The Minds of Billy Milligan
- 1981 edition cover
- Author: Daniel Keyes
- Genre: Biography
- Publisher: Random House (1981) Bantam Books (1982, 1995)
- Publication date: October 1981
- Publication place: United States
- Media type: Print (hardcover & paperback)
- Pages: 374 (1981) 426 (1982,1995)
- ISBN: 0-3945-1943-4
- OCLC: 7574826

= The Minds of Billy Milligan =

1981 non-fiction novel by Daniel Keyes

The Minds of Billy Milligan is a 1981 non-fiction novel by Hugo Award-winning author Daniel Keyes.
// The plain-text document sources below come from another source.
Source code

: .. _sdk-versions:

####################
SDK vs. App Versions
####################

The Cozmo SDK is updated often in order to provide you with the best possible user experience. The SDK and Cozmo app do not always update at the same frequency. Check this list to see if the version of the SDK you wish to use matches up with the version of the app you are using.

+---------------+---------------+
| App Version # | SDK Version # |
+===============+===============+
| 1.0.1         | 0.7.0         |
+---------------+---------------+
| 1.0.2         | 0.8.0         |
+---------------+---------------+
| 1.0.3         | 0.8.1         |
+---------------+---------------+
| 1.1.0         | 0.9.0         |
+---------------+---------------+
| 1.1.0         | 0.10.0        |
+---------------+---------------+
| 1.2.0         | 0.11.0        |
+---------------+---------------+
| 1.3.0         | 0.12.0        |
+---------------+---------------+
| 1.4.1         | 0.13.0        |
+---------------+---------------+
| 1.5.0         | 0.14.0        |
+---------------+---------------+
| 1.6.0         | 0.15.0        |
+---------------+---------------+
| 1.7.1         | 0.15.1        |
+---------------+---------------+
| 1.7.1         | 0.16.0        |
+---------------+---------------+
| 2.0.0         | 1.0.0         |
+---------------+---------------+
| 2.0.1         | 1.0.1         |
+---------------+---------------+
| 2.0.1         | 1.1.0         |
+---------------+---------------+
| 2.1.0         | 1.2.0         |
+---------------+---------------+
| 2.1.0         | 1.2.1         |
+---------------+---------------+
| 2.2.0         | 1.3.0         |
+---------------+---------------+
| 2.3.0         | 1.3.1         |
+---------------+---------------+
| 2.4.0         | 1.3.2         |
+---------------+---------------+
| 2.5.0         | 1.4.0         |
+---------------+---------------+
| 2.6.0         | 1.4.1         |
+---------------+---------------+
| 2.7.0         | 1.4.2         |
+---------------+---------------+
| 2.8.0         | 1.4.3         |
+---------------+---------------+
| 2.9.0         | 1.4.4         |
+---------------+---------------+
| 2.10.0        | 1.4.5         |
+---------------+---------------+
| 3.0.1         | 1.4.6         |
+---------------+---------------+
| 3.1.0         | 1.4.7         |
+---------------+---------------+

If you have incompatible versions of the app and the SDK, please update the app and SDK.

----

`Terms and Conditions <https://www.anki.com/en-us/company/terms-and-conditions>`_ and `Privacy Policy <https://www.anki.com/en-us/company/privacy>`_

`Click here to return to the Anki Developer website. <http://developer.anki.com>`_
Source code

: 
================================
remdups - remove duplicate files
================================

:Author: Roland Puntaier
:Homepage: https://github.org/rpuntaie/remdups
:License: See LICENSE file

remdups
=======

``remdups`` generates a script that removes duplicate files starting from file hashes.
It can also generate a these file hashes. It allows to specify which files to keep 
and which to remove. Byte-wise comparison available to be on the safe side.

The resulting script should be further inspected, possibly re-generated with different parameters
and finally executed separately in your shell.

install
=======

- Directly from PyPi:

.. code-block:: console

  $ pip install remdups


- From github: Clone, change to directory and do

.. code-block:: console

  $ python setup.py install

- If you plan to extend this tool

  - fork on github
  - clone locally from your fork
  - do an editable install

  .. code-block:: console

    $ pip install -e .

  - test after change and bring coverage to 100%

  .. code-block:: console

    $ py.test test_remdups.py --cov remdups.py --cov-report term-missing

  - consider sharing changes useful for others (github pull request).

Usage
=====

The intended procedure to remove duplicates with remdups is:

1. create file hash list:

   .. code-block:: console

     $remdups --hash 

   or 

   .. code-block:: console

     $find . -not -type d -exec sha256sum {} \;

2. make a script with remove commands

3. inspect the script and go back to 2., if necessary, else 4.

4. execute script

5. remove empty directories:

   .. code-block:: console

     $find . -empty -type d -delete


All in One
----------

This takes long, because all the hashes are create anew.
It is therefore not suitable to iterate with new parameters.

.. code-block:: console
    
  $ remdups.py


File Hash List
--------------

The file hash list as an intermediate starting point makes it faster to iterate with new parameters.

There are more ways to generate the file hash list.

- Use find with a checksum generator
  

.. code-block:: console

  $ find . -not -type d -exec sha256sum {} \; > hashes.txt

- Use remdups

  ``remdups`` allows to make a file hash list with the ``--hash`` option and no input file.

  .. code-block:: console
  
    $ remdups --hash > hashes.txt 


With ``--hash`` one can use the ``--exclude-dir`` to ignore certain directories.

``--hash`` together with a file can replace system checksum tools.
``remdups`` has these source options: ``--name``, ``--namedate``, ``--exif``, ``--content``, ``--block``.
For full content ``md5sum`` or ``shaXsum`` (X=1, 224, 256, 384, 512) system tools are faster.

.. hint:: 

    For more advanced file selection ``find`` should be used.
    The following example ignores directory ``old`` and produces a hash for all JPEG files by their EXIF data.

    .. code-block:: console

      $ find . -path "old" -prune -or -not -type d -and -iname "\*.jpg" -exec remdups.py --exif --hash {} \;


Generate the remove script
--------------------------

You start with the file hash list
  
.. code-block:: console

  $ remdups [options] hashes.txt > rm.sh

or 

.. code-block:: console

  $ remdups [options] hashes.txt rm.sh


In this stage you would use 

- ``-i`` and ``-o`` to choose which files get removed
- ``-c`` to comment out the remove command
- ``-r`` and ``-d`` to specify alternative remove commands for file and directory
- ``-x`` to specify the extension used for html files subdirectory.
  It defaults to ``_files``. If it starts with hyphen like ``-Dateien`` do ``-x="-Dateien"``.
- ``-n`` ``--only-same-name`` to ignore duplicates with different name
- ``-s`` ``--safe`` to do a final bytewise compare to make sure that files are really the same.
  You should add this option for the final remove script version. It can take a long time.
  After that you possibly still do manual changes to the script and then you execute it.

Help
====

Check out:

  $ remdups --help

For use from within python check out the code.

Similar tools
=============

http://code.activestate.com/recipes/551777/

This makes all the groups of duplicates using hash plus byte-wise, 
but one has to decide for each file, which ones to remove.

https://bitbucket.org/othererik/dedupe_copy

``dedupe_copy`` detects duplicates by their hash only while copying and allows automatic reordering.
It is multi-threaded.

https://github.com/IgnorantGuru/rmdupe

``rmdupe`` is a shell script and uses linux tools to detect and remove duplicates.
It tells the story of Billy Milligan, the first person in U.S. history acquitted of a major crime by pleading dissociative identity disorder.

A sequel, The Milligan Wars, was published in Japan in 1994.

== Awards ==

=== Won ===
- 1986: Kurd Lasswitz Award for Best Book by a Foreign Author
- 1993: Seiun Award for Non-Fiction of the Year

=== Nominated ===
- 1982: Edgar Award for Best Fact Crime

== Adaptation ==

The book inspired the 2023 Apple TV+ miniseries The Crowded Room, starring Tom Holland and Amanda Seyfried.